Gen3 Takes Over Affiliate Program in Q3, Grows Q4 Results 74% While Decreasing Costs

In late Q3, Gen3 took over the management of a home furnishing company’s affiliate program from a competing agency. With the pending holiday season quickly approaching, it was critical that we hit the ground running and be fully prepared for the surges of traffic retailers typically see in Q4. Moreover, it was important that make large strides in growing topline while simultaneously reducing affiliate dependence, lowering costs and increasing visibility on key publisher destinations.

Gen3 quickly identified gaps in the advertiser’s active publisher lineup by analyzing current program performance against relevant historical data. Once we understood which publishers were under-performing and which were not affiliated with the program at all, we then launched outreach campaigns to ensure the advertiser was maximizing all potential relationships. As a result of these efforts, by the end of Q4, the number of traffic-driving publishers had doubled compared to Q4 of the prior year, with sale active publishers up 40% within the same timeframe.

The success of these efforts also folded into another main objective of the advertiser: increase program diversity and decrease reliance on a top publisher that was driving the largest percentage of total sales. By expanding our publisher base and driving sales via new affiliate partners, the overall contribution of that publisher decreased dramatically as a percent of total, though the affiliate still was able to grow sales from a pure dollars perspective.

In addition to growing the program, Gen3 also reviewed current program payouts and identified a number cost-saving opportunities that would have little negative effect on top-line revenue. To better incentivize ongoing affiliate engagement (and to ensure that partner sites were being paid in accordance with their true value), we revised the baseline payment from a flat percentage to a tiered payout that was based on monthly publisher performance. We also reserved extra commission for publishers that were providing extra exposure, bonus placements, or those that warranted a deeper relationship.

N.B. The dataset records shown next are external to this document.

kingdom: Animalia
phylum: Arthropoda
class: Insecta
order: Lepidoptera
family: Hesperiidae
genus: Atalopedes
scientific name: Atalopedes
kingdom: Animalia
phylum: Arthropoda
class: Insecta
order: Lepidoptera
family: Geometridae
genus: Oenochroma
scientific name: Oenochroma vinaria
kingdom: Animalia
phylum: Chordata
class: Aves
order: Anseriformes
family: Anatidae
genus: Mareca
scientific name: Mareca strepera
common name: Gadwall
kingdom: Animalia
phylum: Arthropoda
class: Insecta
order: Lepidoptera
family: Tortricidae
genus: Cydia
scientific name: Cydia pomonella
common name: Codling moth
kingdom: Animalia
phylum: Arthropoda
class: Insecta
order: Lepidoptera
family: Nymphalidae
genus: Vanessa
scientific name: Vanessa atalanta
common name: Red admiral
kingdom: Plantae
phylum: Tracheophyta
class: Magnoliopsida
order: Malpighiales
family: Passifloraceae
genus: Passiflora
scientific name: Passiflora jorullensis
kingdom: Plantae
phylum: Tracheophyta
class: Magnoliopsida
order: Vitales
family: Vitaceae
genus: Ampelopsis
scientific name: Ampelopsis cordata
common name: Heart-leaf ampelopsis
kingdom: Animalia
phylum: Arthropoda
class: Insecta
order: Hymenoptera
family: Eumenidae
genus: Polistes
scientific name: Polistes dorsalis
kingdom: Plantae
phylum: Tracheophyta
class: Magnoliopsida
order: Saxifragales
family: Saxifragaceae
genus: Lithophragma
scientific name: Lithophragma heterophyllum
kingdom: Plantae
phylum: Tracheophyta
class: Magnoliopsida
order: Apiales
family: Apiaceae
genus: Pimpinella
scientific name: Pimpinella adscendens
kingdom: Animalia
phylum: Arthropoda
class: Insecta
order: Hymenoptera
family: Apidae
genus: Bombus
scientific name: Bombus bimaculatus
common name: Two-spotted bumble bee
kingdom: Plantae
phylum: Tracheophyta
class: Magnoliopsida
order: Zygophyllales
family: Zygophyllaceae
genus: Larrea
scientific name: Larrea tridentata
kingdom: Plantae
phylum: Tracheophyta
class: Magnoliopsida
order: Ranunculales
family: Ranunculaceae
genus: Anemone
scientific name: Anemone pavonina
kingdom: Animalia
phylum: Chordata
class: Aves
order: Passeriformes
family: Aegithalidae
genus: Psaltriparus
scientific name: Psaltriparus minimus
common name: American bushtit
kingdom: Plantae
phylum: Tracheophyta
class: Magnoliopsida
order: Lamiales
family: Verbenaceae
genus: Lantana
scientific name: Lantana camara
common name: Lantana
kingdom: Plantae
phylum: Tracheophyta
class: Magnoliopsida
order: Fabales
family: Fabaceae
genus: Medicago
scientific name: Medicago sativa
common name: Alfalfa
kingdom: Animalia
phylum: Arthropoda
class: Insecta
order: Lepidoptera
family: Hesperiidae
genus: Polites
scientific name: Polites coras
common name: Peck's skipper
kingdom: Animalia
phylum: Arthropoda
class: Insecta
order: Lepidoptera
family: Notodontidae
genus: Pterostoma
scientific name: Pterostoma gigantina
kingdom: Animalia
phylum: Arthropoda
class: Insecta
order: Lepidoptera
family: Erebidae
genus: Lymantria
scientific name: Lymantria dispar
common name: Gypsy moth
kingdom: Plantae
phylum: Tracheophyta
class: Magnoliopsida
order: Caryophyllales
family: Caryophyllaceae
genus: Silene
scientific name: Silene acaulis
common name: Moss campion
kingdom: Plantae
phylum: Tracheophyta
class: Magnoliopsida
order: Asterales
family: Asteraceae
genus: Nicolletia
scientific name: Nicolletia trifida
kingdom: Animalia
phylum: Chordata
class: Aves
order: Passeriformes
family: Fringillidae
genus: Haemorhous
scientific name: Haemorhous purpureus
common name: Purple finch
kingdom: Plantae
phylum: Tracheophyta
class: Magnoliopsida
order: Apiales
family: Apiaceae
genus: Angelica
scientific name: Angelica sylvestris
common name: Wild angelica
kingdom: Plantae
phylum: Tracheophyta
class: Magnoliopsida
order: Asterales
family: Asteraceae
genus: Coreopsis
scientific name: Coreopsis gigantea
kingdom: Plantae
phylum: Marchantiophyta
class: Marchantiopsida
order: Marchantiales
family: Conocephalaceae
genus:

Gen3 also saw a firm opportunity to provide channel offers that would be enticing to publishers and their audiences while being sensitive to the retailer’s margins. Through working closely with the retailer’s merchandising team, we were able to secure a regular flow of products with best-of-web pricing that strongly resonated with deal sites (a previously untapped revenue stream for the advertiser), enabling new customer acquisition as well as a halo effect that fostered customers purchasing full-priced product in addition to the discounted item that initially attracted them.

When Q4 concluded, the advertiser was thrilled with program performance, as all four aforementioned goals were achieved. Overall sales were up 74% year-over-year, affiliate dependence narrowed, cost as a percentage of marketing fell from 9.5% to 5.4%, and we had a clear blueprint for program success moving forward.